Ekphrasis itself is the representation of a work of art through another medium. Meaning ‘to speak out’, it is a painting of a sculpture, a poem about a painting – or, indeed, about a work of architecture: from Paul the Silentiary’s verses on the Hagia Sophia to Alberto Rios’s response to the Vietnam Veterans’ Memorial, architecture is constantly reframed through written responses, redrawn, reformed.
[Architecture is not experienced as it is designed but is instead perceived through layers of sense, memory, knowledge, context, association, occasion. These perceptual filters obscure the design; the building is not simply an object or set of physical conditions but something far richer, less determinate.]
The adoption of a built environment into a lived culture can be seen as an act of ekphrasis – of creative reinterpretation.

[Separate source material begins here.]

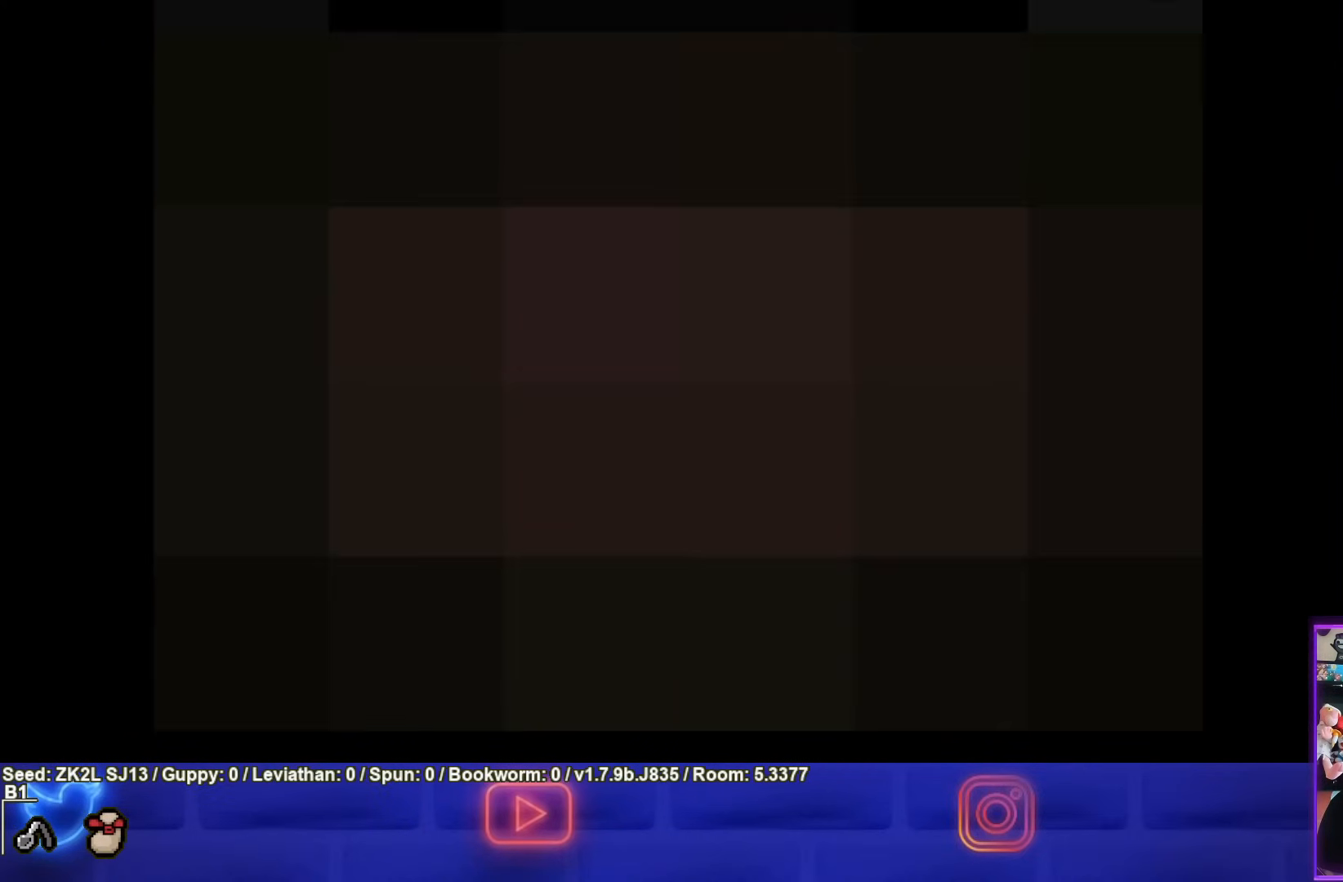
Gameplay with a controller (PlayStation layout); each line is a JSON object with the inputs held at the frame after it. "events" lists button and stick changes between this image and that frame as [ms after this image, input, new state], when the widget could be followed in between. Not read: L3 R3.
{"buttons": [], "left_stick": "center", "right_stick": "center", "events": []}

The way a place is captured on a map, framed in a photograph, explored through film; the shifting connections between a fictive city and its real counterpart; the half-known, half-knowable influences of past events and ideas; each serves to illuminate some aspects of the relationship between architecture, place and people, and to cast others into darkness. These responses become part of the place, the way it is understood and remembered and seen.
There are therefore two points of transformation, or translation: that of the architect’s notional ekphrasis into real physical environment, and that of the physical environment into a cultural condition.